__RECORD EXCERPTS__.
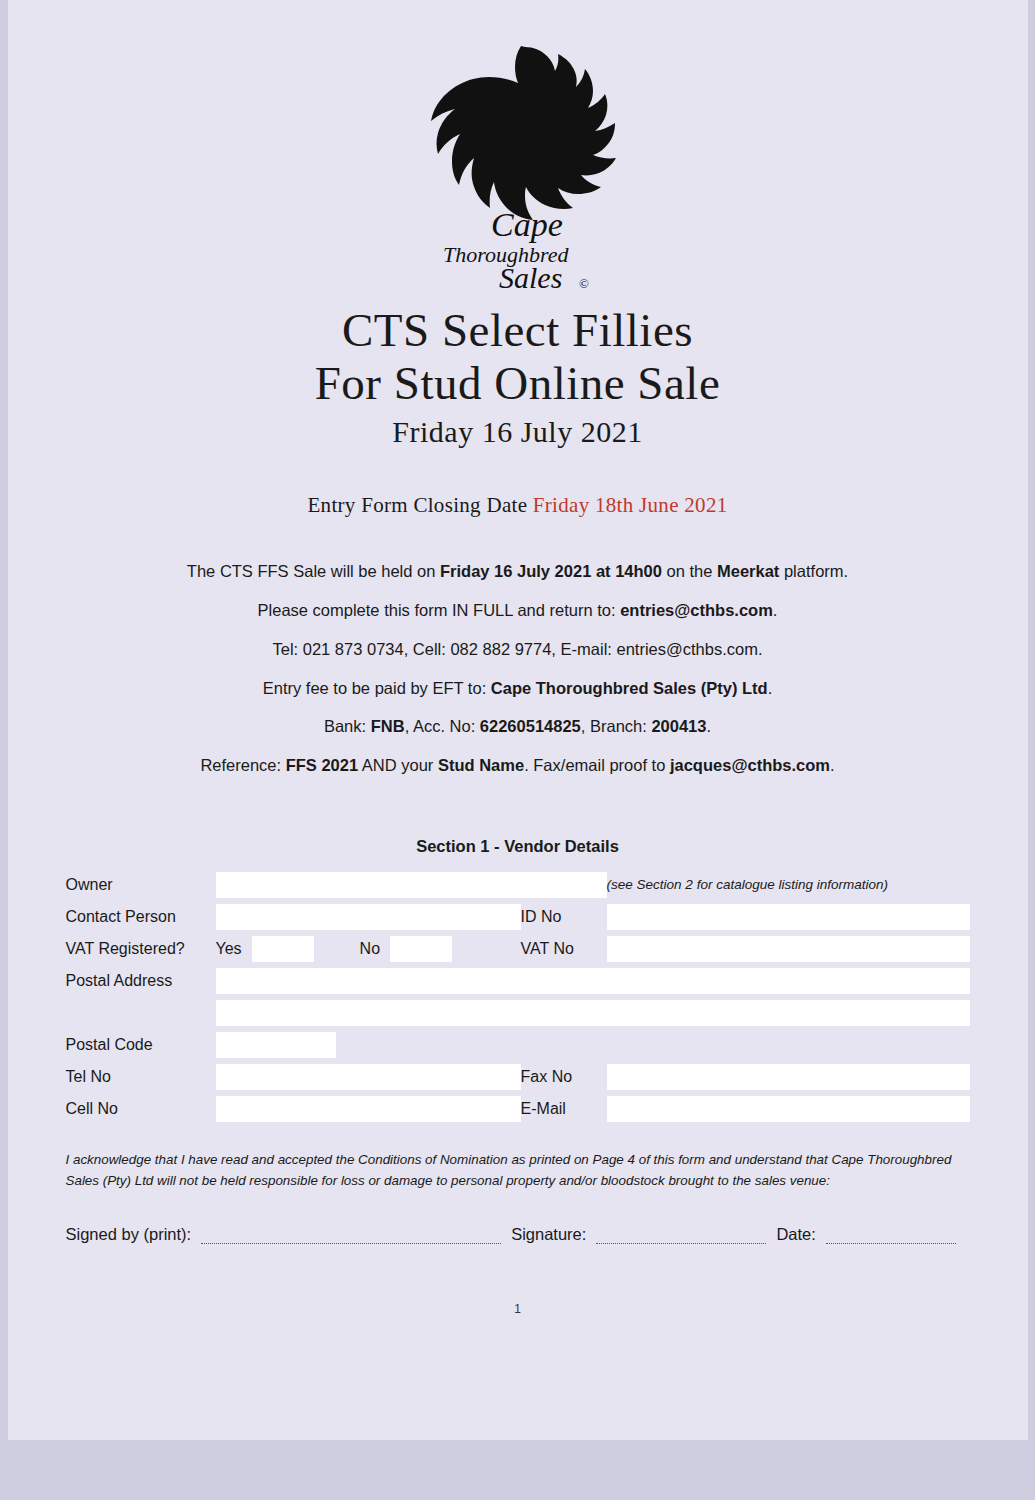Cape Thoroughbred Sales ©
CTS Select Fillies For Stud Online Sale
Friday 16 July 2021
Entry Form Closing Date Friday 18th June 2021
The CTS FFS Sale will be held on Friday 16 July 2021 at 14h00 on the Meerkat platform.
Please complete this form IN FULL and return to: entries@cthbs.com.
Tel: 021 873 0734, Cell: 082 882 9774, E-mail: entries@cthbs.com.
Entry fee to be paid by EFT to: Cape Thoroughbred Sales (Pty) Ltd.
Bank: FNB, Acc. No: 62260514825, Branch: 200413.
Reference: FFS 2021 AND your Stud Name. Fax/email proof to jacques@cthbs.com.
Section 1 - Vendor Details
| Owner | | (see Section 2 for catalogue listing information) |
| Contact Person | | ID No | |
| VAT Registered? | Yes No | VAT No | |
| Postal Address | |
| Postal Code | |
| Tel No | | Fax No | |
| Cell No | | E-Mail | |
I acknowledge that I have read and accepted the Conditions of Nomination as printed on Page 4 of this form and understand that Cape Thoroughbred Sales (Pty) Ltd will not be held responsible for loss or damage to personal property and/or bloodstock brought to the sales venue:
Signed by (print): Signature: Date:
1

__WHAT IS BEING ASKED__. Starting with the line that holds "Address | |" and ending with the line that holds "I acknowledge that", retype every line in the data above exactly, and nothing else.

__ANSWER TO THIS EXERCISE__.
| Postal Address | |
| Postal Code | |
| Tel No | | Fax No | |
| Cell No | | E-Mail | |
I acknowledge that I have read and accepted the Conditions of Nomination as printed on Page 4 of this form and understand that Cape Thoroughbred Sales (Pty) Ltd will not be held responsible for loss or damage to personal property and/or bloodstock brought to the sales venue:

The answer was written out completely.